▶ _Task requirements_
Would you please transcribe the data in full and exactly, excluding images?

▶ _Data extracts_
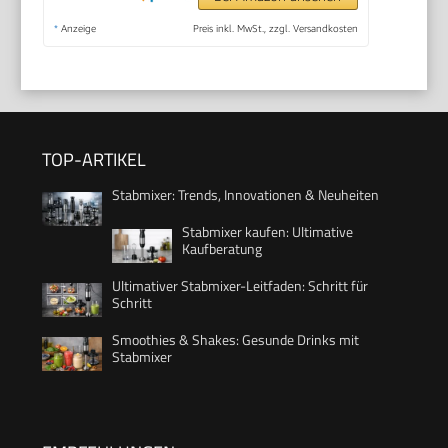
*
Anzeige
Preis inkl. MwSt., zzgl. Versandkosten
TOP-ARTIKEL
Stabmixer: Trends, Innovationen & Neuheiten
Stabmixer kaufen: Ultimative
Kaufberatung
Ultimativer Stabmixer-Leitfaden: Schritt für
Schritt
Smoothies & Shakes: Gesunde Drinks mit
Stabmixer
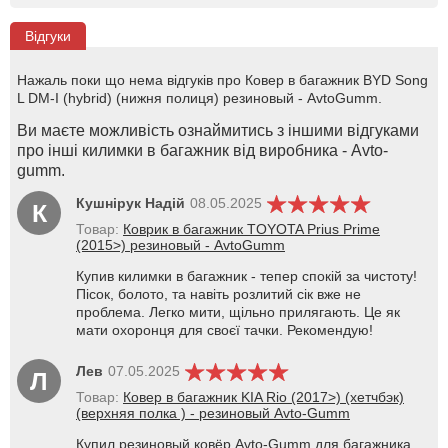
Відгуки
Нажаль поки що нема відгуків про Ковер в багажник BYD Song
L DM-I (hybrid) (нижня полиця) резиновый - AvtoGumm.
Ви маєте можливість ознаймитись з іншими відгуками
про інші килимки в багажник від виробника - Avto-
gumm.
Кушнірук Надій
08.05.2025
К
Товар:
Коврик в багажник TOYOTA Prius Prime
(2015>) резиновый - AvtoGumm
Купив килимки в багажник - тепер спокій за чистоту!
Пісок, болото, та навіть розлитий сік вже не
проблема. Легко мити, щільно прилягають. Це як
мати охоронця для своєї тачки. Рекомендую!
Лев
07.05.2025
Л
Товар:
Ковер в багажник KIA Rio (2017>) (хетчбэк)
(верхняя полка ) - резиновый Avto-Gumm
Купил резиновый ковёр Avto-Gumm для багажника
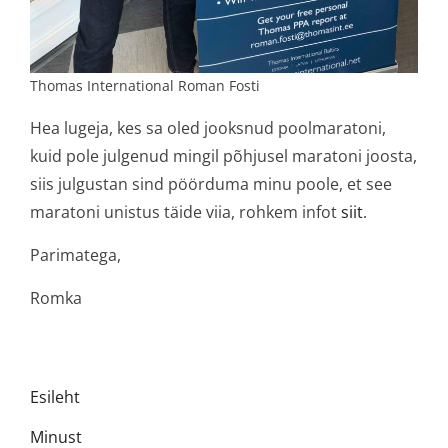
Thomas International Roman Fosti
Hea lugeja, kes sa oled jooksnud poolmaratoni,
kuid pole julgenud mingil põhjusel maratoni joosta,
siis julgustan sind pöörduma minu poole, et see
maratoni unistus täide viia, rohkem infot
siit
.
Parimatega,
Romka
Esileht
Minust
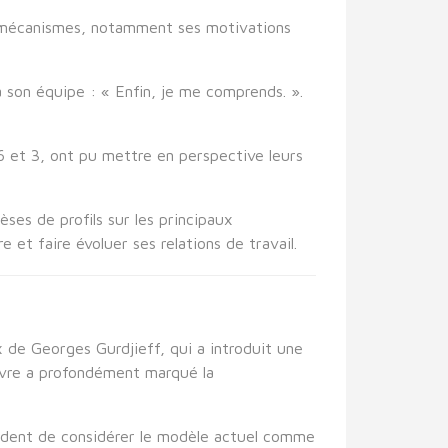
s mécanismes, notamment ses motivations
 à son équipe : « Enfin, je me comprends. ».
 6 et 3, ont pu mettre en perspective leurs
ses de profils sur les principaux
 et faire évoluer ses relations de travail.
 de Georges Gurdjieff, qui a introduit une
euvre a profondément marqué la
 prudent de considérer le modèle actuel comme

▶ _Problem solution_
*
Anzeige
Preis inkl. MwSt., zzgl. Versandkosten
TOP-ARTIKEL
Stabmixer: Trends, Innovationen & Neuheiten
Stabmixer kaufen: Ultimative
Kaufberatung
Ultimativer Stabmixer-Leitfaden: Schritt für
Schritt
Smoothies & Shakes: Gesunde Drinks mit
Stabmixer
Відгуки
Нажаль поки що нема відгуків про Ковер в багажник BYD Song
L DM-I (hybrid) (нижня полиця) резиновый - AvtoGumm.
Ви маєте можливість ознаймитись з іншими відгуками
про інші килимки в багажник від виробника - Avto-
gumm.
Кушнірук Надій
08.05.2025
К
Товар:
Коврик в багажник TOYOTA Prius Prime
(2015>) резиновый - AvtoGumm
Купив килимки в багажник - тепер спокій за чистоту!
Пісок, болото, та навіть розлитий сік вже не
проблема. Легко мити, щільно прилягають. Це як
мати охоронця для своєї тачки. Рекомендую!
Лев
07.05.2025
Л
Товар:
Ковер в багажник KIA Rio (2017>) (хетчбэк)
(верхняя полка ) - резиновый Avto-Gumm
Купил резиновый ковёр Avto-Gumm для багажника
Thomas International Roman Fosti
Hea lugeja, kes sa oled jooksnud poolmaratoni,
kuid pole julgenud mingil põhjusel maratoni joosta,
siis julgustan sind pöörduma minu poole, et see
maratoni unistus täide viia, rohkem infot
siit
.
Parimatega,
Romka
Esileht
Minust
s mécanismes, notamment ses motivations
 à son équipe : « Enfin, je me comprends. ».
 6 et 3, ont pu mettre en perspective leurs
ses de profils sur les principaux
 et faire évoluer ses relations de travail.
 de Georges Gurdjieff, qui a introduit une
euvre a profondément marqué la
 prudent de considérer le modèle actuel comme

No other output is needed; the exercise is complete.